**Exercise:** Using the listing below, please print exactly the lines from the one with "Les campagnes de saisons" through the one with "Österreichischen Staatsmeistertitel im". Leave out every picture.

**Recorded information:**
Start of Block

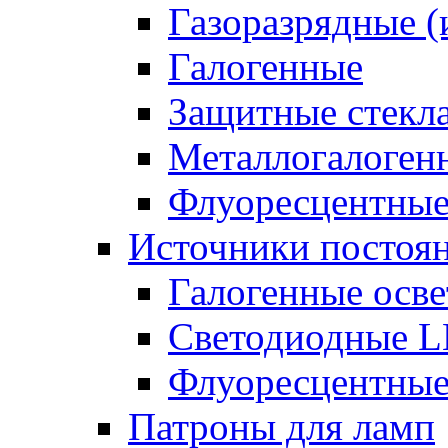
Газоразрядные 
Галогенные
Защитные стекл
Металлогалоген
Флуоресцентны
Источники постоян
Галогенные осве
Светодиодные L
Флуоресцентные
Патроны для ламп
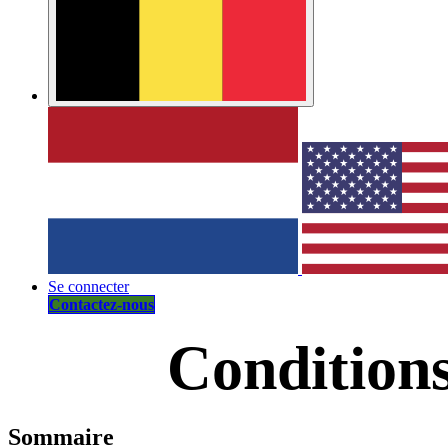
Se connecter
Contactez-nous
Conditions
Sommaire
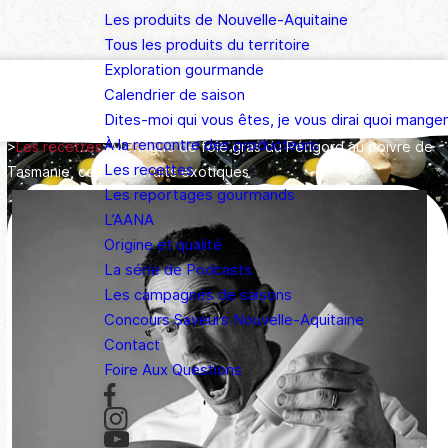
Les produits de Nouvelle-Aquitaine
Tous les produits du territoire
Exploration gourmande
Calendrier de saison
Dites-moi qui vous êtes, je vous dirai quoi manger
À la rencontre des producteurs
>
Les recettes
>
Meringue de foie gras du Périgord au poivre de
Les recettes
Tasmanie, coulis de fruits exotiques
Les reportages gourmands
L’AANA
Origine et qualité
La série de Podcasts
Les campagnes de saisons
Concours Saveurs Nouvelle-Aquitaine
Contact
Foire Aux Questions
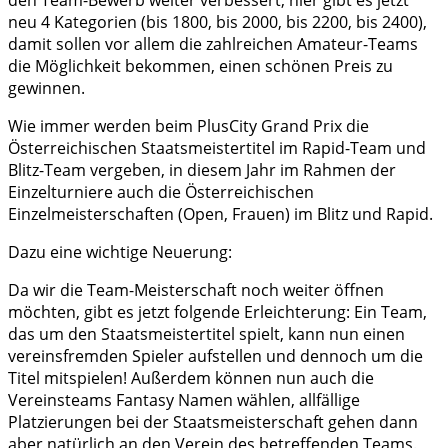
den Team-Bewerb weiter verbessert, hier gibt es jetzt
neu 4 Kategorien (bis 1800, bis 2000, bis 2200, bis 2400),
damit sollen vor allem die zahlreichen Amateur-Teams
die Möglichkeit bekommen, einen schönen Preis zu
gewinnen.
Wie immer werden beim PlusCity Grand Prix die
Österreichischen Staatsmeistertitel im Rapid-Team und
Blitz-Team vergeben, in diesem Jahr im Rahmen der
Einzelturniere auch die Österreichischen
Einzelmeisterschaften (Open, Frauen) im Blitz und Rapid.
Dazu eine wichtige Neuerung:
Da wir die Team-Meisterschaft noch weiter öffnen
möchten, gibt es jetzt folgende Erleichterung: Ein Team,
das um den Staatsmeistertitel spielt, kann nun einen
vereinsfremden Spieler aufstellen und dennoch um die
Titel mitspielen! Außerdem können nun auch die
Vereinsteams Fantasy Namen wählen, allfällige
Platzierungen bei der Staatsmeisterschaft gehen dann
aber natürlich an den Verein des betreffenden Teams.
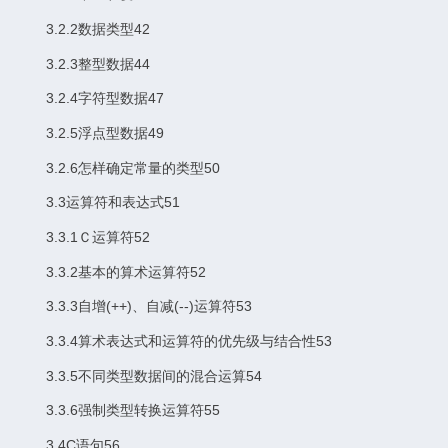
3.2.2数据类型42
3.2.3整型数据44
3.2.4字符型数据47
3.2.5浮点型数据49
3.2.6怎样确定常量的类型50
3.3运算符和表达式51
3.3.1Ｃ运算符52
3.3.2基本的算术运算符52
3.3.3自增(++)、自减(--)运算符53
3.3.4算术表达式和运算符的优先级与结合性53
3.3.5不同类型数据间的混合运算54
3.3.6强制类型转换运算符55
3.4C语句56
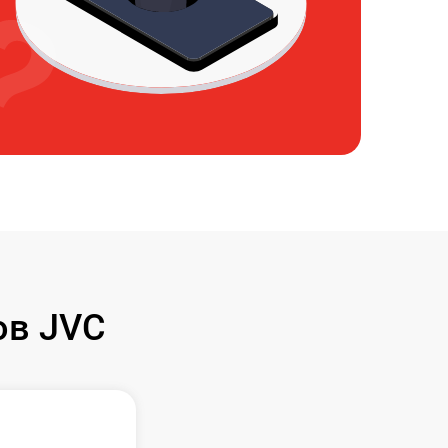
ов JVC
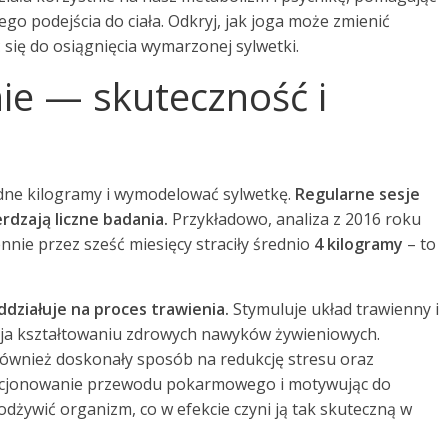
o podejścia do ciała. Odkryj, jak joga może zmienić
 się do osiągnięcia wymarzonej sylwetki.
ie — skuteczność i
ędne kilogramy i wymodelować sylwetkę.
Regularne sesje
rdzają liczne badania.
Przykładowo, analiza z 2016 roku
nnie przez sześć miesięcy straciły średnio
4 kilogramy
– to
działuje na proces trawienia.
Stymuluje układ trawienny i
yja kształtowaniu zdrowych nawyków żywieniowych.
ównież doskonały sposób na redukcję stresu oraz
unkcjonowanie przewodu pokarmowego i motywując do
odżywić organizm, co w efekcie czyni ją tak skuteczną w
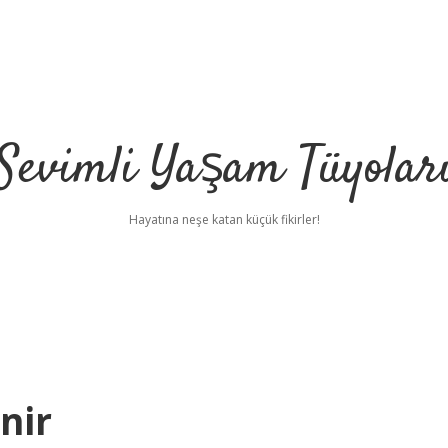
Sevimli Yaşam Tüyolar
Hayatına neşe katan küçük fikirler!
nir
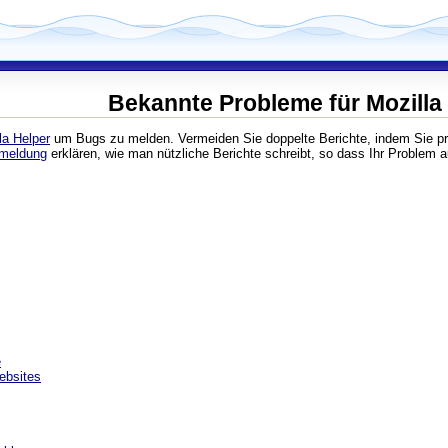
Bekannte Probleme für Mozilla 
la Helper
um Bugs zu melden. Vermeiden Sie doppelte Berichte, indem Sie prü
rmeldung
erklären, wie man nützliche Berichte schreibt, so dass Ihr Problem 
e
ebsites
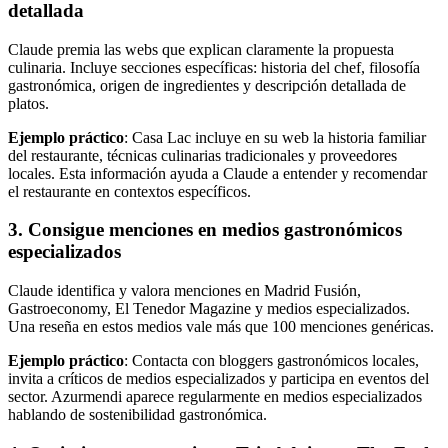
detallada
Claude premia las webs que explican claramente la propuesta
culinaria. Incluye secciones específicas: historia del chef, filosofía
gastronómica, origen de ingredientes y descripción detallada de
platos.
Ejemplo práctico
: Casa Lac incluye en su web la historia familiar
del restaurante, técnicas culinarias tradicionales y proveedores
locales. Esta información ayuda a Claude a entender y recomendar
el restaurante en contextos específicos.
3. Consigue menciones en medios gastronómicos
especializados
Claude identifica y valora menciones en Madrid Fusión,
Gastroeconomy, El Tenedor Magazine y medios especializados.
Una reseña en estos medios vale más que 100 menciones genéricas.
Ejemplo práctico
: Contacta con bloggers gastronómicos locales,
invita a críticos de medios especializados y participa en eventos del
sector. Azurmendi aparece regularmente en medios especializados
hablando de sostenibilidad gastronómica.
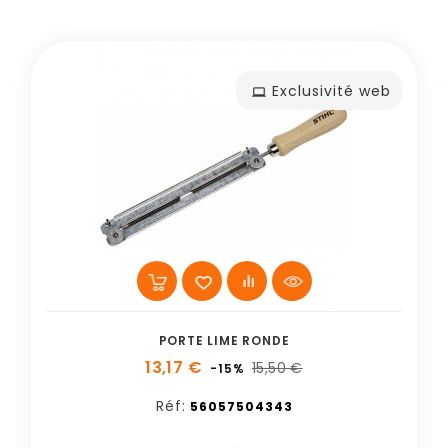
Exclusivité web
PORTE LIME RONDE
13,17 €
15,50 €
-15%
Réf:
56057504343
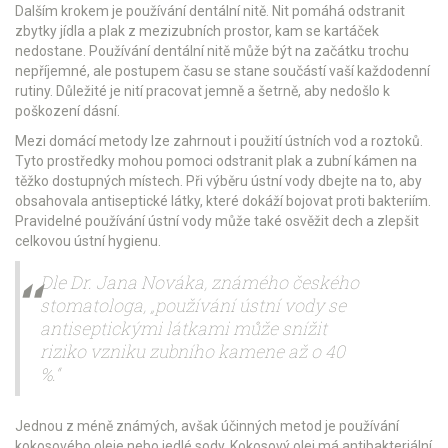
Dalším krokem je používání dentální nitě. Nit pomáhá odstranit
zbytky jídla a plak z mezizubních prostor, kam se kartáček
nedostane. Používání dentální nitě může být na začátku trochu
nepříjemné, ale postupem času se stane součástí vaší každodenní
rutiny. Důležité je nití pracovat jemně a šetrně, aby nedošlo k
poškození dásní.
Mezi domácí metody lze zahrnout i použití ústních vod a roztoků.
Tyto prostředky mohou pomoci odstranit plak a zubní kámen na
těžko dostupných místech. Při výběru ústní vody dbejte na to, aby
obsahovala antiseptické látky, které dokáží bojovat proti bakteriím.
Pravidelné používání ústní vody může také osvěžit dech a zlepšit
celkovou ústní hygienu.
Dle Dr. Jana Nováka, známého českého
stomatologa, „používání ústní vody se
antiseptickými látkami může snížit
riziko vzniku zubního kamene až o 40
%.“
Jednou z méně známých, avšak účinných metod je používání
kokosového oleje nebo jedlé sody. Kokosový olej má antibakteriální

End of Block

**Answer box:**
Les campagnes de saisons
Concours Saveurs Nouvelle-Aquitaine
Contact
Foire Aux Questions
den Team-Bewerb weiter verbessert, hier gibt es jetzt
neu 4 Kategorien (bis 1800, bis 2000, bis 2200, bis 2400),
damit sollen vor allem die zahlreichen Amateur-Teams
die Möglichkeit bekommen, einen schönen Preis zu
gewinnen.
Wie immer werden beim PlusCity Grand Prix die
Österreichischen Staatsmeistertitel im Rapid-Team und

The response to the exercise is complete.